State Senate wants mad cow disease tests for live animals

OLYMPIA - The Washington State Senate this past Tuesday adopted Joint Memorial 8050, asking the federal government to give Washington State University money to develop a mad cow disease test that can be used on live animals.

Mad cow disease is the common name for bovine spongiform encephalopathy (BSE).

"Sheep can contract a similar disease called scrapie, and a live test for sheep was first developed by WSU," said Sen. Larry Sheahan (R-Spokane). "WSU has the knowledge, the technology and the ability to develop a test for BSE.

"With a live test, we can save disease-free animals from being slaughtered.

"The federal government is looking at providing additional money for BSE research, and this memorial asks the government to consider WSU," Sheahan said.
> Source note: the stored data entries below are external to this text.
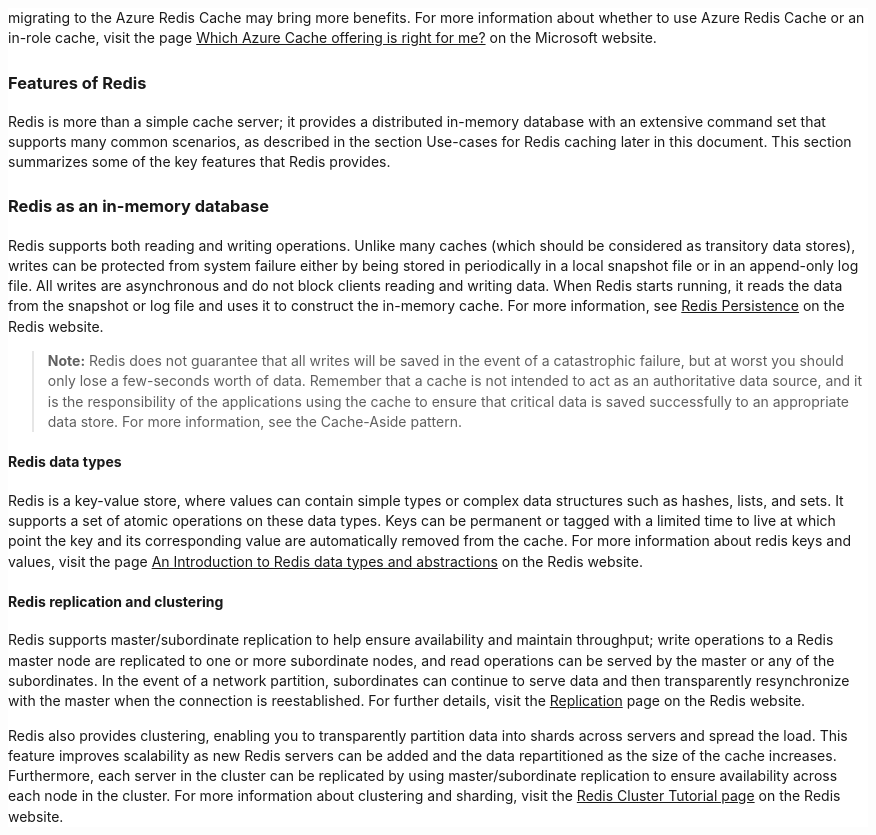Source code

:   migrating to the Azure Redis Cache may bring more benefits. 
  For more information about whether to use Azure Redis Cache 
  or an in-role cache, visit the page 
  [Which Azure Cache offering is right for me?](http://msdn.microsoft.com/library/azure/dn766201.aspx) on the Microsoft website.


### Features of Redis

Redis is more than a simple cache server; it provides a distributed in-memory 
database with an extensive command set that supports many common scenarios, 
as described in the section Use-cases for Redis caching later in this 
document. This section summarizes some of the key features that Redis 
provides.

### Redis as an in-memory database

Redis supports both reading and writing operations. Unlike many caches (which should be considered as transitory data stores), writes can be protected from system failure either by being stored in periodically in a local snapshot file or in an append-only log file. All writes are asynchronous and do not block clients reading and writing data. When Redis starts running, it reads the data from the snapshot or log file and uses it to construct the in-memory cache. For more information, see [Redis Persistence](http://redis.io/topics/persistence) on the Redis website.

> __Note:__ Redis does not guarantee that all writes will be saved in the event 
  of a catastrophic failure, but at worst you should only lose a few-seconds 
  worth of data. Remember that a cache is not intended to act as an 
  authoritative data source, and it is the responsibility of the applications 
  using the cache to ensure that critical data is saved successfully to an 
  appropriate data store. For more information, see the Cache-Aside pattern.

#### Redis data types

Redis is a key-value store, where values can contain simple types or complex data structures such as hashes, lists, and sets. It supports a set of atomic operations on these data types. Keys can be permanent or tagged with a limited time to live at which point the key and its corresponding value are automatically removed from the cache. For more information about redis keys and values, visit the page [An Introduction to Redis data types and abstractions](http://redis.io/topics/data-types-intro) on the Redis website.

#### Redis replication and clustering

Redis supports master/subordinate replication to help ensure availability and maintain throughput; write operations to a Redis master node are replicated to one or more subordinate nodes, and read operations can be served by the master or any of the subordinates. In the event of a network partition, subordinates can continue to serve data and then transparently resynchronize with the master when the connection is reestablished. For further details, visit the [Replication](http://redis.io/topics/replication) page on the Redis website.

Redis also provides clustering, enabling you to transparently partition data into shards across servers and spread the load. This feature improves scalability as new Redis servers can be added and the data repartitioned as the size of the cache increases. Furthermore, each server in the cluster can be replicated by using master/subordinate replication to ensure availability across each node in the cluster. For more information about clustering and sharding, visit the [Redis Cluster Tutorial page](http://redis.io/topics/cluster-tutorial) on the Redis website.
The memorial adopted by the state senate requests federal funding to build a WSU-certified facility to create a live BSE test. In addition, it would create a WSU testing facility for BSE. Currently, the nearest facility to test animals for BSE is in Ames, Iowa. The memorial passed on a vote of 48-0.

"We have a great opportunity before us," Sheahan said. "We can develop a test that will save thousands of animals and protect ranchers, and we can build a mad cow testing facility here in Washington.

"WSU is on the cutting edge of research. We need to take advantage of it," Sheahan added.